» Data for this task
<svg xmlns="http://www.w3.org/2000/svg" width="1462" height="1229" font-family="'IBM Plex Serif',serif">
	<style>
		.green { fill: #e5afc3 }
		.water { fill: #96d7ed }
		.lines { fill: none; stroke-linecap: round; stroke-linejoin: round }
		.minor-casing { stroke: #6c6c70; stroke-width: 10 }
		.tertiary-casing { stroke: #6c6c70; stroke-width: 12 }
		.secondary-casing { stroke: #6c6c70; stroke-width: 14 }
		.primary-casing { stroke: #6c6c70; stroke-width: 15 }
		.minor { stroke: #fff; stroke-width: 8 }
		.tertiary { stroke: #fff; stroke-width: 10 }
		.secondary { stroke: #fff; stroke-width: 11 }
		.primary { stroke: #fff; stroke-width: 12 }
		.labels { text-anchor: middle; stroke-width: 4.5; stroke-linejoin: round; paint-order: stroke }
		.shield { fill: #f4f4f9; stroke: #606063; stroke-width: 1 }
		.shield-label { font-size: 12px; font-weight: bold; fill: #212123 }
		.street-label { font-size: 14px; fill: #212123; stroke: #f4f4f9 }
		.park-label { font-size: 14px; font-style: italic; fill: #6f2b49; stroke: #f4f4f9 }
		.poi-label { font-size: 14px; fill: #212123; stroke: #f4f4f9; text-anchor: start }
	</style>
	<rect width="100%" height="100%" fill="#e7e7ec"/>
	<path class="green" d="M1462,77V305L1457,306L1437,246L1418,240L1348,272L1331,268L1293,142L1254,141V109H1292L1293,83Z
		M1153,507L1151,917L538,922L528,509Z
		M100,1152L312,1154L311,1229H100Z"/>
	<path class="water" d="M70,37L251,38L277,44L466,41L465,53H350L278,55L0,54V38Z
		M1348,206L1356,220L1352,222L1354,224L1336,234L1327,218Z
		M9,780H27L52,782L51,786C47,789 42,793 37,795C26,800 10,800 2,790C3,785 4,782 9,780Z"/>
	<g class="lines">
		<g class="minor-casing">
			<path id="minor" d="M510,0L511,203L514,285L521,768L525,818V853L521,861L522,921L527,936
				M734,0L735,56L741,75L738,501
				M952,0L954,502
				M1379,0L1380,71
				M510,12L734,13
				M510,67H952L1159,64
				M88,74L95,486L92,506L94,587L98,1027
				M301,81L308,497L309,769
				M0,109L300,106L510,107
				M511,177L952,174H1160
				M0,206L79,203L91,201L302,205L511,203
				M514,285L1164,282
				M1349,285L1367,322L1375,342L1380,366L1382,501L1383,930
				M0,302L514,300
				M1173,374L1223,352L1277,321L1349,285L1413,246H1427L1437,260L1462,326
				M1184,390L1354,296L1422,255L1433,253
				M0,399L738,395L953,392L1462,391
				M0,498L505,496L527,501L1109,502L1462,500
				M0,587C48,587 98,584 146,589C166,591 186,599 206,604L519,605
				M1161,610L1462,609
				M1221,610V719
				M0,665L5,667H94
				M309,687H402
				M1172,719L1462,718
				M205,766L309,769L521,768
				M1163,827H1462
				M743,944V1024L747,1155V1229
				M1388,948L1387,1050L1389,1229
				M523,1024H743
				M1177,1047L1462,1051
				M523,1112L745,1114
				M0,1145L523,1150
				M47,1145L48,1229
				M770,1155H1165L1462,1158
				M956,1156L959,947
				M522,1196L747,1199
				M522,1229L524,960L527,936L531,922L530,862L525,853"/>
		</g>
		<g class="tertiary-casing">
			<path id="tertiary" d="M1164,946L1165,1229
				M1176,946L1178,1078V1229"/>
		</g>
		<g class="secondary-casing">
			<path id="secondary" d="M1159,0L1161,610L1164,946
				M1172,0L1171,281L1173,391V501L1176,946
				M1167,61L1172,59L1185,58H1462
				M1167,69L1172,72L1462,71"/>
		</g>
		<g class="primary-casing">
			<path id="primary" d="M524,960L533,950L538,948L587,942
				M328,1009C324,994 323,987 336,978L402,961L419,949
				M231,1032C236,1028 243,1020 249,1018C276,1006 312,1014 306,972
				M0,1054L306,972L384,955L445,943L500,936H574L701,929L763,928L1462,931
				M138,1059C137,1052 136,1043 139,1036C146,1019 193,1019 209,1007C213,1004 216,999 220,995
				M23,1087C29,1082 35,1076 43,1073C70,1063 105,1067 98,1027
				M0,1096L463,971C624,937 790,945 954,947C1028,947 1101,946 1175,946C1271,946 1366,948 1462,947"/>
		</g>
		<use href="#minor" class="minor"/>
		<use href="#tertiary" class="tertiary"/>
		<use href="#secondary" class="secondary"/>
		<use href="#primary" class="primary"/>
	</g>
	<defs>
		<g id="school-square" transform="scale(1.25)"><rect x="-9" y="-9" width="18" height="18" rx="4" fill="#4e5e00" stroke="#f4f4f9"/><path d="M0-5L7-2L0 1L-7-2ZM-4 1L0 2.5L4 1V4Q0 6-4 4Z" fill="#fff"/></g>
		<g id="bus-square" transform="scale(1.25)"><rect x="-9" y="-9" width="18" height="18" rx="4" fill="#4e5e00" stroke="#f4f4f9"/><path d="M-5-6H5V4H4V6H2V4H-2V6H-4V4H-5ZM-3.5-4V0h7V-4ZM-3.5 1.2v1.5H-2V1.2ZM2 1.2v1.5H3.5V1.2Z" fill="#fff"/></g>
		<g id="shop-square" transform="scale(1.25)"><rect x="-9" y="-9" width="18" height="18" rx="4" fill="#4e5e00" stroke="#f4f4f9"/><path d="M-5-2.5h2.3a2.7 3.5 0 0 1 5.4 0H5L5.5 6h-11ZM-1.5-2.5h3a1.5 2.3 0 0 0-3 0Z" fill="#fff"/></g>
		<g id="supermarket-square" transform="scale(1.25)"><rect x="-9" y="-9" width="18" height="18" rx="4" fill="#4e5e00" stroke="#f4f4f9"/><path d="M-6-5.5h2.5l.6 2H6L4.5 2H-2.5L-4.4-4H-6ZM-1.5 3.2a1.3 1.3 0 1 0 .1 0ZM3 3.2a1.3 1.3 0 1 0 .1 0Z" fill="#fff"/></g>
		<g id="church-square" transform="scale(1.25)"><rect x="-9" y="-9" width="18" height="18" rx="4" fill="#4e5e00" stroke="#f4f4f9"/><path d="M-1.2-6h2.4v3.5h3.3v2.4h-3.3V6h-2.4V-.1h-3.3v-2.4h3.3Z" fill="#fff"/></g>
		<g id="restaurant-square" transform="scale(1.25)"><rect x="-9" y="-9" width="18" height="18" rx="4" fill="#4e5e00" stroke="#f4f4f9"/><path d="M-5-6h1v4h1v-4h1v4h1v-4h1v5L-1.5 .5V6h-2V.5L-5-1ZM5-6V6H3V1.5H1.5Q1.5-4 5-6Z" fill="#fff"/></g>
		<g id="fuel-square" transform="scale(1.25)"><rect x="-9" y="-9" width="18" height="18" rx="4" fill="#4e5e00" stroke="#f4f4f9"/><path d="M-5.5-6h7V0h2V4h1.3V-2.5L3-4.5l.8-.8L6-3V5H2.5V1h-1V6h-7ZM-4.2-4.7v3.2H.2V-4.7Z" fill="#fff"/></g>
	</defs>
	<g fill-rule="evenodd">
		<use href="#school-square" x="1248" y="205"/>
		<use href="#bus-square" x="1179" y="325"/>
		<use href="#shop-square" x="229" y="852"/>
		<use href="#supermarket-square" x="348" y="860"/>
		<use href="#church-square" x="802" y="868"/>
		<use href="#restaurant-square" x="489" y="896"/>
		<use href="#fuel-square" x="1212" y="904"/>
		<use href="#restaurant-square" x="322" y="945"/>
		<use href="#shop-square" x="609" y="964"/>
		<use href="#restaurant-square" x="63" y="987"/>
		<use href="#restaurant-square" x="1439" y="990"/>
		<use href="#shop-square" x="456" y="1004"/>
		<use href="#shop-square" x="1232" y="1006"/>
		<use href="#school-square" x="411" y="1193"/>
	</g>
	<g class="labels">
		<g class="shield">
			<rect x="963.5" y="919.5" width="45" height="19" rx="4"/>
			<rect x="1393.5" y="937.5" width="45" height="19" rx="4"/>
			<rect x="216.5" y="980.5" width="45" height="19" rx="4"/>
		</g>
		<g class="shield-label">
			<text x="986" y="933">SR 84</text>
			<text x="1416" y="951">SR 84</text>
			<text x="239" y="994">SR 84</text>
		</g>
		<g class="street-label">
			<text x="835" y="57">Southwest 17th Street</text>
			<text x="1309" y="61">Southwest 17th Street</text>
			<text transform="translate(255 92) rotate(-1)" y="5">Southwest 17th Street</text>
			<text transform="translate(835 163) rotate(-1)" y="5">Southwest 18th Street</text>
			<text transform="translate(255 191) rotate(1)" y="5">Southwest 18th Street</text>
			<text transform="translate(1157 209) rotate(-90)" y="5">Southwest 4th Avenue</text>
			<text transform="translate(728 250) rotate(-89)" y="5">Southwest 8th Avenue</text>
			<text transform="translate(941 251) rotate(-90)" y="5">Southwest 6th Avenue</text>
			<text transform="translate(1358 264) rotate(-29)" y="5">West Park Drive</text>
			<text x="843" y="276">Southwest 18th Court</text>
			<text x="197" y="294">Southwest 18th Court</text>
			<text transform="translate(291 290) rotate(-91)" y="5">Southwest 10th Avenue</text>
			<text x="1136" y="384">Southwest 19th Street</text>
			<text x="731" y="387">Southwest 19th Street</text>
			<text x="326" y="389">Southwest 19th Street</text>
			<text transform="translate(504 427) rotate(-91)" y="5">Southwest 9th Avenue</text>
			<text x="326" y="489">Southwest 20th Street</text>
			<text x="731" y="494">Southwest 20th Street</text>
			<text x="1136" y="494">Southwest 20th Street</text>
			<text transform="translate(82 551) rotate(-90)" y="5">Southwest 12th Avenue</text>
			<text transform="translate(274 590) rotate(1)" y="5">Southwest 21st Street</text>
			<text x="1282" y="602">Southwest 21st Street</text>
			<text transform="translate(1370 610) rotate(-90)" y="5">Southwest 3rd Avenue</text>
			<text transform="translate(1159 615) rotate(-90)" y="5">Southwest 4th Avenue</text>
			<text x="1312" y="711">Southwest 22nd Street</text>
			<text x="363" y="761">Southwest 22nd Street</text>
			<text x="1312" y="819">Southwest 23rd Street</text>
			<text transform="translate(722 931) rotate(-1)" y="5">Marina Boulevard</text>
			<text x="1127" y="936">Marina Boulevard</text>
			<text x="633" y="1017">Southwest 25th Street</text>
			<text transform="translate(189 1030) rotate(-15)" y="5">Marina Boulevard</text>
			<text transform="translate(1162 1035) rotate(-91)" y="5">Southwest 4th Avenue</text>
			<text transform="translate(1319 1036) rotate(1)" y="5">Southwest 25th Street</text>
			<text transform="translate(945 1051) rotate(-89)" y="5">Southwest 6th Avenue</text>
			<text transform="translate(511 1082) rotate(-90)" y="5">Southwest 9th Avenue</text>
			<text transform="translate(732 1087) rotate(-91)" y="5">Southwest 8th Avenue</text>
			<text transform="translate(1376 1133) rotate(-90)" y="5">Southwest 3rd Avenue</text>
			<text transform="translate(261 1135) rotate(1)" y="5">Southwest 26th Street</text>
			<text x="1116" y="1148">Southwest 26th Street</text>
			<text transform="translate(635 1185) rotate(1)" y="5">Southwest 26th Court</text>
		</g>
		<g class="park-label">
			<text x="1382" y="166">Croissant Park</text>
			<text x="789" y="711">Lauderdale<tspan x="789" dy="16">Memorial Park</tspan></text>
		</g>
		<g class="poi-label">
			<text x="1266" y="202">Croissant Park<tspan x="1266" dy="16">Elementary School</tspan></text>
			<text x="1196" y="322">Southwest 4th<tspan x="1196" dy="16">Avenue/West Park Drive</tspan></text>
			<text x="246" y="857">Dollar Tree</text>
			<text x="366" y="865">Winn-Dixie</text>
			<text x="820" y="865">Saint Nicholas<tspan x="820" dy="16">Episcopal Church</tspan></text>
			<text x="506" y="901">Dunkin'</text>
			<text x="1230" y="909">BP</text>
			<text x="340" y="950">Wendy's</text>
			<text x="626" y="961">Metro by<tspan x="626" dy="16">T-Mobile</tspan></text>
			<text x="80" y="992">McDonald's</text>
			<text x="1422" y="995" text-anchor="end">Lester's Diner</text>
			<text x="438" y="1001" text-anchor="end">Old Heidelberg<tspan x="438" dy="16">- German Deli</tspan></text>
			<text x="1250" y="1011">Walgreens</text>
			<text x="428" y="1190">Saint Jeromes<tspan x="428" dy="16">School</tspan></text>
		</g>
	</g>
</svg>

» Required work
Which lines above include the word "Saint"? Return each one.

» Reply
			<text x="820" y="865">Saint Nicholas<tspan x="820" dy="16">Episcopal Church</tspan></text>
			<text x="428" y="1190">Saint Jeromes<tspan x="428" dy="16">School</tspan></text>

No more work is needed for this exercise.